A primeira vez de Enzo


Na Vila Belmiro, o pequeno foi ao banheiro, "previu" gol do rival e se entristeceu, mas foi poupado do pior de tudo

SEMPRE TENHO uma certa curiosidade para ver do lado de quem sentarei no estádio. Pode ser uma velhinha fanática, um gordo que alugue parte da minha cadeira, uma bela senhorita (coisa que raramente acontece), um adolescente espinhento etc... Neste domingo, na Vila Belmiro, sentei ao lado de Enzo.
Enzo tem pele morena e cabelo escuro e liso, o que lhe dá certo ar de curumim, já que ele tem apenas seis anos. Era a primeira vez de Enzo num estádio. E ele não parava de rir.
Virava a cabeça de um lado para outro, feito um passarinho, tentando olhar tudo ao mesmo tempo.
Logo no início do jogo, quando uma torcida batucava e cantava, ele não aguentou: ficou de pé e bateu palmas. O pai explicou: "Aquela turma é do Atlético, filho, é do outro time". Enzo ficou surpreso e sem saber o que fazer. Será que ele não podia bater palmas para a animada torcida adversária? Por via das dúvidas, parou. Mas, de vez em quando, dava uma olhada para a outra turma.
Alguns minutos depois, no meio do primeiro tempo, quando um gol parecia iminente, ele disse que queria fazer xixi. O pai respondeu com um olhar surpreso. Um torcedor experiente sabe que há que se conter a bexiga a qualquer custo até o intervalo. Mas era a primeira vez de Enzo. O pai fez um ar resignado e levou o garoto ao banheiro. Mas voltaram bem rápido.
Lembro que, da primeira vez que fui a um estádio, fiquei impressionado com o gramado, que eu não imaginava tão grande. Então perguntei a Enzo o que ele tinha achado do da Vila Belmiro, e ele respondeu que o gramado devia ter algum problema, porque os jogadores estavam escorregando. Era verdade. Dois santistas tinham acabado de escorregar bisonhamente. Mas creio que o problema não era da grama.
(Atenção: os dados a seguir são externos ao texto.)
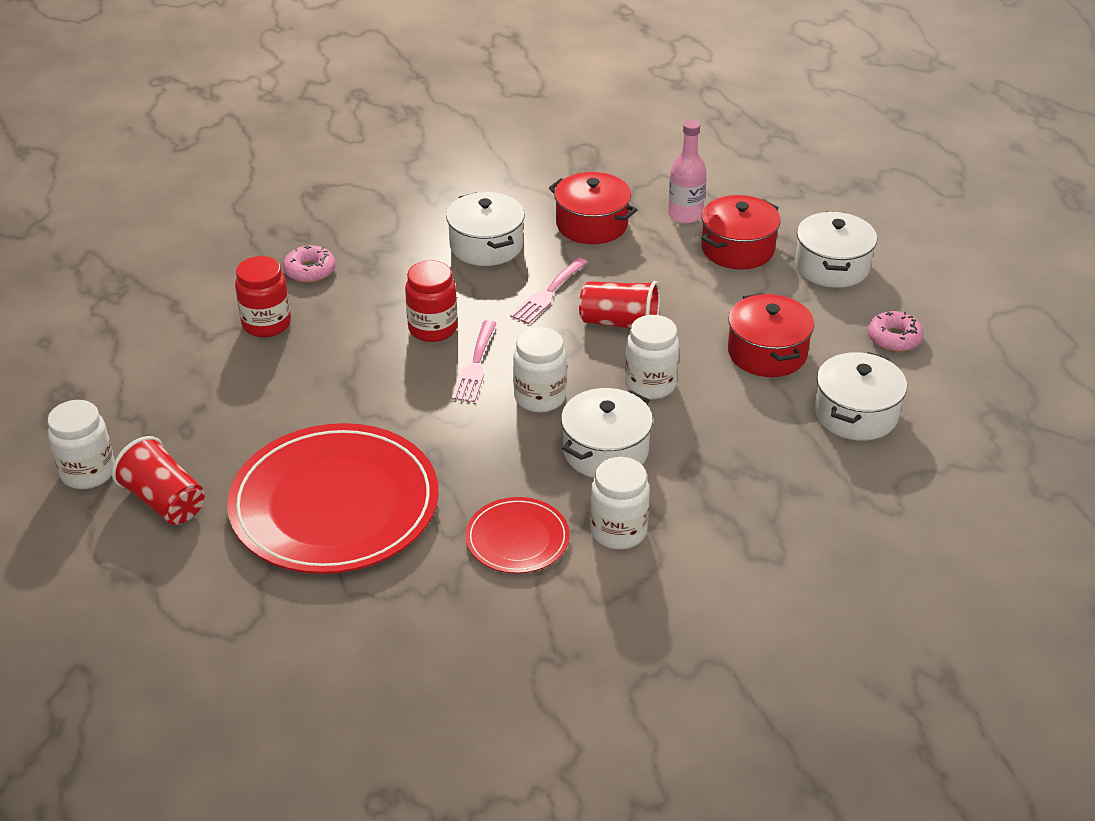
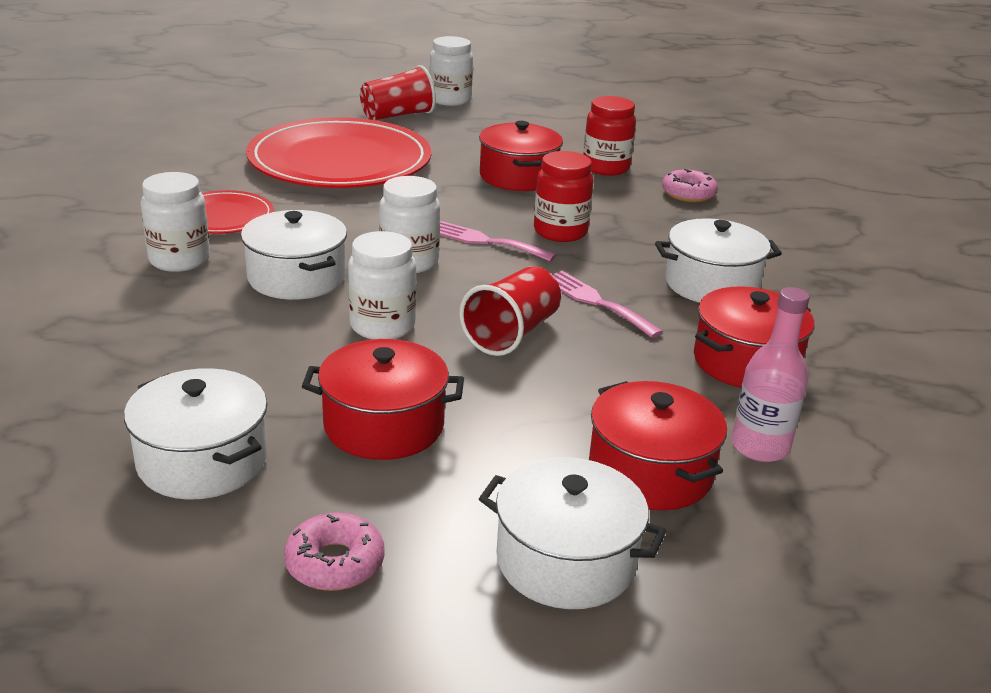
camera: 105 degrees right, 10 degrees down
none -> red pot [479,121,563,191]

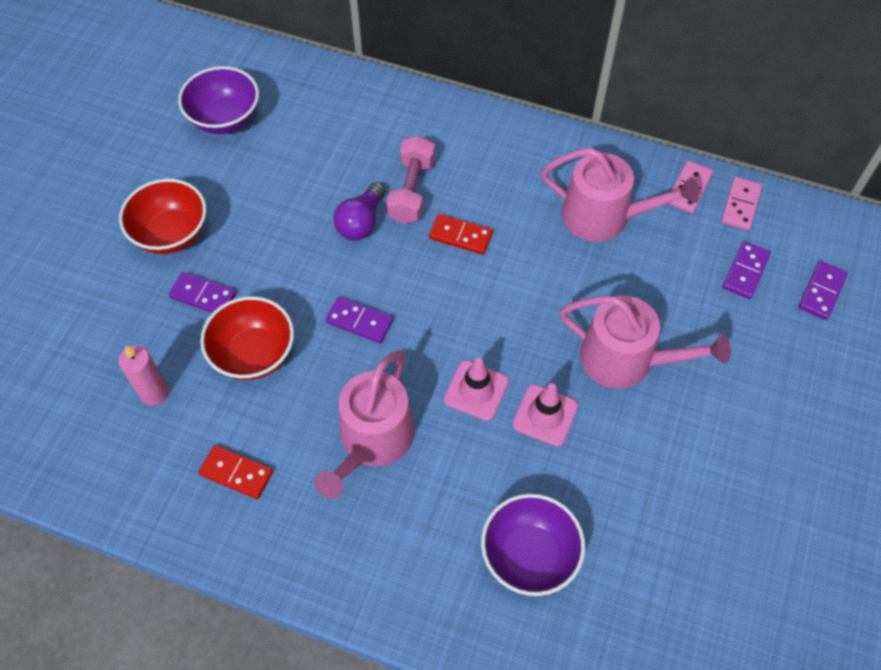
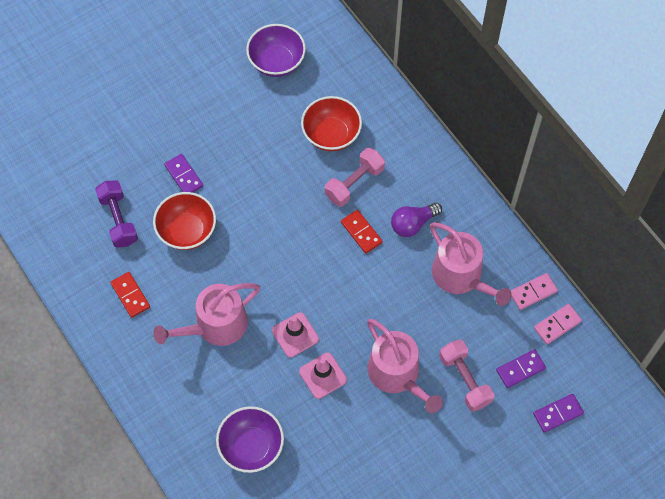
camera: 35 degrees right, 5 degrees up
pink candle [118,346,169,406] -> purple dumbbell [95,180,138,248]
red bowl [119,179,206,254] -> red bowl moved to [301,96,362,151]
purple domino [326,297,393,343] -> none
purple light bulb [333,182,385,240] -> purple light bulb moved to [391,203,442,237]
none -> pink dumbbell [439,340,494,412]

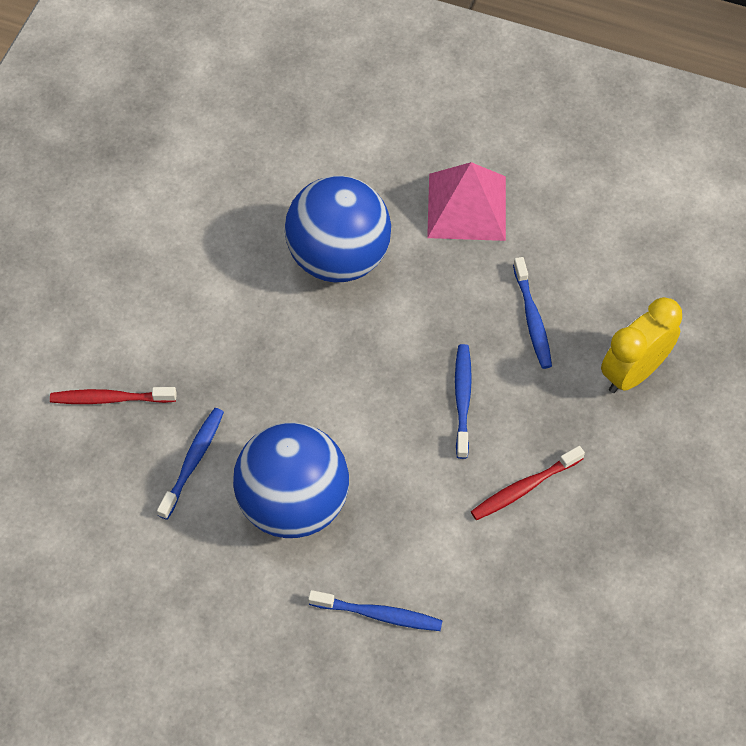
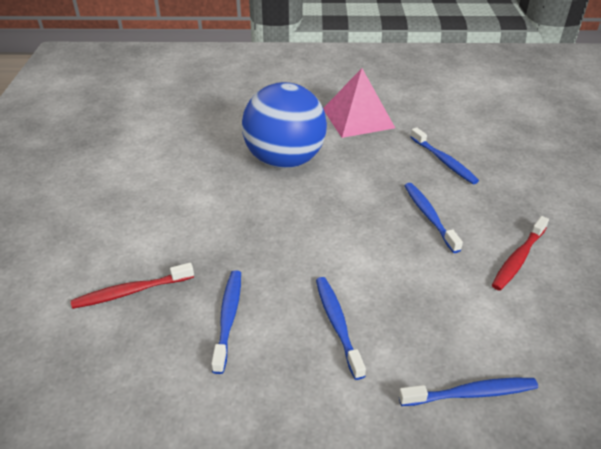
camera: 20 degrees left, 20 degrees down
blue ball [233,422,349,538] -> blue toothbrush [316,277,366,380]
yellow clock [601,297,682,393] -> none

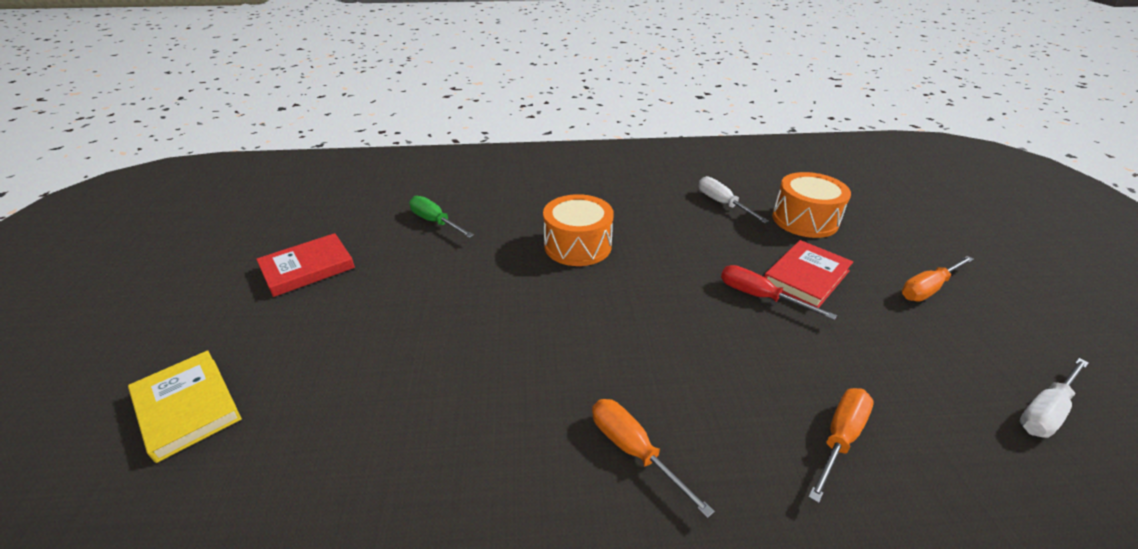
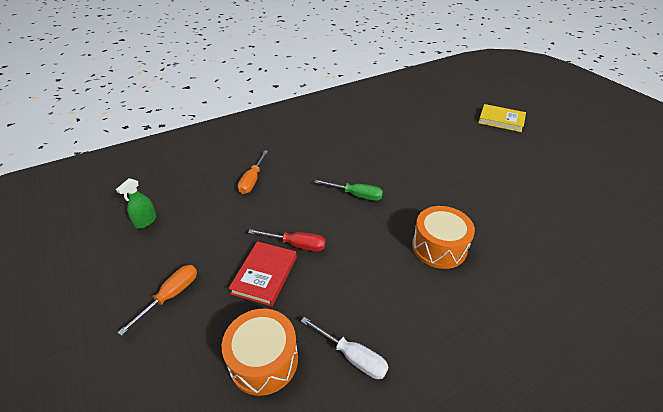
camera: 155 degrees right, 5 degrees up
red book [256,233,355,297] -> none
green screwdriver [409,196,474,238] -> green screwdriver moved to [314,180,383,201]
orange screwdriver [592,399,715,518] -> none
white screwdriver [1020,358,1089,438] -> green spray bottle [116,178,156,229]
No finzinho do primeiro tempo, Neymar acertou belo chute e abriu o placar. Foi o primeiro gol ao vivo visto por Enzo. Olho para ele, que está de braços levantados. O pai também vibra, e a mãe tira fotos do filho.
No intervalo, pergunto do que Enzo mais gostou. Pensava que diria algo como "da pipoca" ou "do banheiro". Mas ele foi objetivo: "Do gol".
No começo do segundo tempo, o Atlético voltou jogando muito bem.
E o Santos, muito mal. Até Enzo, de seis anos, percebeu isso e disse: "O outro time vai fazer um gol".
Alguns minutos depois, sua profecia foi confirmada, e ele disse com alegria: "Eu não falei?!".
Quando foi marcado o segundo gol, ele repetiu: "Eu disse que eles iam fazer gol".
Mas, quando veio o terceiro, ficou quieto. A tristeza de torcedor já era maior que a alegria do adivinho.
Mesmo com a derrota, Enzo não estava triste. Longe disso. Puxou conversa com outro menino, e os dois ficaram conversando alegremente. Ele só foi se interessar de novo pela partida no segundo gol, que comemorou muito. E mais ainda o terceiro, que foi invalidado por Djalma Beltrami.
Na saída, perguntei o que ele tinha achado do jogo. Enzo disse que gostou porque tinha acabado 3 a 3.
Eu fiquei quieto. Era melhor deixá-lo acreditar no empate épico conquistado no último lance do jogo. Há que se poupar as crianças dos Beltramis da vida.